Dataset records:
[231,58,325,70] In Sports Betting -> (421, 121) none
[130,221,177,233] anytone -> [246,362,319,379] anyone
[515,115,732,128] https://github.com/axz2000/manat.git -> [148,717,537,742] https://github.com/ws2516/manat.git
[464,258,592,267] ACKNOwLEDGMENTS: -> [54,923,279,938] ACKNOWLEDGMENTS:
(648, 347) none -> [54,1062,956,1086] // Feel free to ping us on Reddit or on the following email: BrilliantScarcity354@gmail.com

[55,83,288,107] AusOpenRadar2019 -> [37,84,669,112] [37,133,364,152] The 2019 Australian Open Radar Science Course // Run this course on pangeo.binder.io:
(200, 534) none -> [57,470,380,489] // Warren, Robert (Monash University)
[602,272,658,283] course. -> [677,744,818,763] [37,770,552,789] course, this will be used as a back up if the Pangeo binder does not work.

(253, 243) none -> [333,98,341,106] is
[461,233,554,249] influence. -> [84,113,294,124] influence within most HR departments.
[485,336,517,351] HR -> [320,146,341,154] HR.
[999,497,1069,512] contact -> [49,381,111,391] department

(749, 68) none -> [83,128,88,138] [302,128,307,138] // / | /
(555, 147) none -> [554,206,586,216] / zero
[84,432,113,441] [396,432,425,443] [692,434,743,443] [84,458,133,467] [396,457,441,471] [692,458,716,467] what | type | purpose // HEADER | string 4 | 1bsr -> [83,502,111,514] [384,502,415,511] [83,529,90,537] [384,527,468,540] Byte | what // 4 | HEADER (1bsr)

Aim of the task: Repeat the material word for word.

Output of the task:
[231,58,325,70] In Sports Betting -> (421, 121) none
[130,221,177,233] anytone -> [246,362,319,379] anyone
[515,115,732,128] https://github.com/axz2000/manat.git -> [148,717,537,742] https://github.com/ws2516/manat.git
[464,258,592,267] ACKNOwLEDGMENTS: -> [54,923,279,938] ACKNOWLEDGMENTS:
(648, 347) none -> [54,1062,956,1086] // Feel free to ping us on Reddit or on the following email: BrilliantScarcity354@gmail.com

[55,83,288,107] AusOpenRadar2019 -> [37,84,669,112] [37,133,364,152] The 2019 Australian Open Radar Science Course // Run this course on pangeo.binder.io:
(200, 534) none -> [57,470,380,489] // Warren, Robert (Monash University)
[602,272,658,283] course. -> [677,744,818,763] [37,770,552,789] course, this will be used as a back up if the Pangeo binder does not work.

(253, 243) none -> [333,98,341,106] is
[461,233,554,249] influence. -> [84,113,294,124] influence within most HR departments.
[485,336,517,351] HR -> [320,146,341,154] HR.
[999,497,1069,512] contact -> [49,381,111,391] department

(749, 68) none -> [83,128,88,138] [302,128,307,138] // / | /
(555, 147) none -> [554,206,586,216] / zero
[84,432,113,441] [396,432,425,443] [692,434,743,443] [84,458,133,467] [396,457,441,471] [692,458,716,467] what | type | purpose // HEADER | string 4 | 1bsr -> [83,502,111,514] [384,502,415,511] [83,529,90,537] [384,527,468,540] Byte | what // 4 | HEADER (1bsr)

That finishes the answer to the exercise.